Unrealized Losses at Banks

While much was made over the poor risk management at SVB that led to inexplicably unhedged long-bond positions, most lenders understand that years of debt securities and assets priced well under today’s yields lead to a somewhat illiquid “hold-to-maturity” position for too much of the portfolio.

Recent data shows the magnitude of the issue:

  • Unrealized losses on investment securities for banks jumped to $517 billion in Q1/24. This is $39 billion higher than the $478 billion recorded in Q4/23.
  • The surge was driven by higher residential mortgage-backed securities losses held by banks due to rising mortgage rates.
  • Q1/24 also marked the 10th consecutive quarter of unrealized losses, an even longer streak than during the 2008 financial crisis.
  • Keep in mind, transparency into the real HTM exposure of all investments and assets is often somewhat opaque.
  • As “higher for longer” becomes the norm, unrealized losses are likely to continue rising.
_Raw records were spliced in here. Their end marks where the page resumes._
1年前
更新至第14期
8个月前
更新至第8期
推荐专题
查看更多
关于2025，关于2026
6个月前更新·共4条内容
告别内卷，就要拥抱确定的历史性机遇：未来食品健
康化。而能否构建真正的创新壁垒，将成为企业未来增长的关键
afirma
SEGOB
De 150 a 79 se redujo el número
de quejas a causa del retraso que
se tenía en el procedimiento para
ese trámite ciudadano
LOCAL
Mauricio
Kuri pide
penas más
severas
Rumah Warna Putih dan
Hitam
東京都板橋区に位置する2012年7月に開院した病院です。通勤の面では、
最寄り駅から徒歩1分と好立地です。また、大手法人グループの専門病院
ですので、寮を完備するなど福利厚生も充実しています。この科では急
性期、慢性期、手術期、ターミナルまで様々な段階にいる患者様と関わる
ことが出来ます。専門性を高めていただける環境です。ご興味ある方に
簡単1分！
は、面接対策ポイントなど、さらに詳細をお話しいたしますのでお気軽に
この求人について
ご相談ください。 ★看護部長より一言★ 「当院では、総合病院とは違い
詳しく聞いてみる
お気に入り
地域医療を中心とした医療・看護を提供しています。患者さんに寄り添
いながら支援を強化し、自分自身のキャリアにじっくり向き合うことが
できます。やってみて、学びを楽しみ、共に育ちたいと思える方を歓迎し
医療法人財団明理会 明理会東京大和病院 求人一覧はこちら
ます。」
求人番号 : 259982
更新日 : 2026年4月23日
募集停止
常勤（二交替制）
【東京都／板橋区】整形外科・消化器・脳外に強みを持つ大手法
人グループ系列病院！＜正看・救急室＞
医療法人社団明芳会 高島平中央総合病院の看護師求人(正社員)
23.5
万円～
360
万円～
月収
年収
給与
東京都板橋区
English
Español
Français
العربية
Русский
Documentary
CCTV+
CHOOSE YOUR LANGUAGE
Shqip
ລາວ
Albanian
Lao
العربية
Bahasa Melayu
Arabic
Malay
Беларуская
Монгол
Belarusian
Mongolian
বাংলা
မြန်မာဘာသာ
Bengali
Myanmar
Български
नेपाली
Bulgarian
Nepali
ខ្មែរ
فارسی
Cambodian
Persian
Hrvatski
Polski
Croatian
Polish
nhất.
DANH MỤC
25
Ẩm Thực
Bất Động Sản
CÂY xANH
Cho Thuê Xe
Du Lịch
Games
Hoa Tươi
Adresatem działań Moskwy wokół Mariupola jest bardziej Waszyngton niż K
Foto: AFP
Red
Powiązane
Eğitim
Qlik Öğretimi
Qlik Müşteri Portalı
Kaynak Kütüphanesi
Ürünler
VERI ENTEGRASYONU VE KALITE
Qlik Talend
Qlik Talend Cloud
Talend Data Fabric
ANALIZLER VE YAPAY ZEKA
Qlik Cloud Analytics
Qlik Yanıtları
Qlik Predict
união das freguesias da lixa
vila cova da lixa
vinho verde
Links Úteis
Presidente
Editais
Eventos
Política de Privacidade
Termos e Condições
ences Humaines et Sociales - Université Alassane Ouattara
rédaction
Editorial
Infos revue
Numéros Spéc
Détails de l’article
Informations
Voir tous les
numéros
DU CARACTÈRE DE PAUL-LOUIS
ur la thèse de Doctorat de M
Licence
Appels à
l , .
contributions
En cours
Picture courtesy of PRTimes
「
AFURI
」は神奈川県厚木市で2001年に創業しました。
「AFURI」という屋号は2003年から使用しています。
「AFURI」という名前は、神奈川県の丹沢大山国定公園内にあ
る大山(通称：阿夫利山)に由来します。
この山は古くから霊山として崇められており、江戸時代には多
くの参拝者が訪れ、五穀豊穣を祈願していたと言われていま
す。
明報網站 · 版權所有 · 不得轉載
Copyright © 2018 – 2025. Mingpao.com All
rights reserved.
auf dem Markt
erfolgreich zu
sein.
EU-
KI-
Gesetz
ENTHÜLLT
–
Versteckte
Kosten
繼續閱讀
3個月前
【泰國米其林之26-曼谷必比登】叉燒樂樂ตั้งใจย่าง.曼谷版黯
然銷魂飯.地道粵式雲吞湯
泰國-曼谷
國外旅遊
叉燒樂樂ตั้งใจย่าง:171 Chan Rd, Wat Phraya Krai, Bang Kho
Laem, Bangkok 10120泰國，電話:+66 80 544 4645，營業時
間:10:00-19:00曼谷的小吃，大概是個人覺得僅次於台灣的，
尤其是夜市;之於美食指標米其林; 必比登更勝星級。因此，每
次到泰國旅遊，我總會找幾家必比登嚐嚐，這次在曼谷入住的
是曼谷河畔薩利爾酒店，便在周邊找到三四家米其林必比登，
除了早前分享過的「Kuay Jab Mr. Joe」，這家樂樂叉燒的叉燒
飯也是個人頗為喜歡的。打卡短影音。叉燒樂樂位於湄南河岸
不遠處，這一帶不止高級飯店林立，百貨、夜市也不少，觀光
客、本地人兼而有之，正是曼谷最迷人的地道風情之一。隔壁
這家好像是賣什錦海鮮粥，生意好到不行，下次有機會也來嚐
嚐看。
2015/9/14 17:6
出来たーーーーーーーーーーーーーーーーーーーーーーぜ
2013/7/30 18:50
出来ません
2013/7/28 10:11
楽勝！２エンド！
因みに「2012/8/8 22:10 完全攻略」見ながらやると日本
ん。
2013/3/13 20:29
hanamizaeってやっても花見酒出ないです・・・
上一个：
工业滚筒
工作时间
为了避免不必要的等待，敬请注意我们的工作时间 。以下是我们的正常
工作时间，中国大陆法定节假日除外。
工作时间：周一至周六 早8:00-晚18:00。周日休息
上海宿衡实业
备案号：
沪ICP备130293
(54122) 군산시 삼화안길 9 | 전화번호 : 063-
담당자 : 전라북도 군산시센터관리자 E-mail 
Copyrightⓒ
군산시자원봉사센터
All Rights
Is the doomsday? Of course not. Despite the scary outcome of this singular measure if banks were to mark these assets to market, most banks are very well capitalized to ride out any scenario that doesn’t include panic. The offsetting liabilities to these assets (principally deposits) are quite strong across the system. With somewhere north of $17T in deposits across the system at a cost of around 3% (or lower) and Fed Funds at 5.5%, the banking system is also sitting on unrealized gains substantial enough to weather most any storm. 

But that’s the “system”. Are ALL banks positioned well for this? Are ALL banks well capitalized enough to continue lending at levels that meet the market’s capital demands while the long, slow grind of “higher for longer” rate-driven HTM positions find their maturities? Markets work on credit and confidence and if your solvency is publicly challenged (i.e. Peter Thiel’s open concerns about SVB in part sparking a bank run), the strength of those deposits as offsetting liabilities is only as good as how sticky they are. And if they run, fast, trouble ensues.

As these issues create a void in the market’s capital needs, it might be time to seriously consider private credit or alternative capital providers for credit needs outside of the revolver.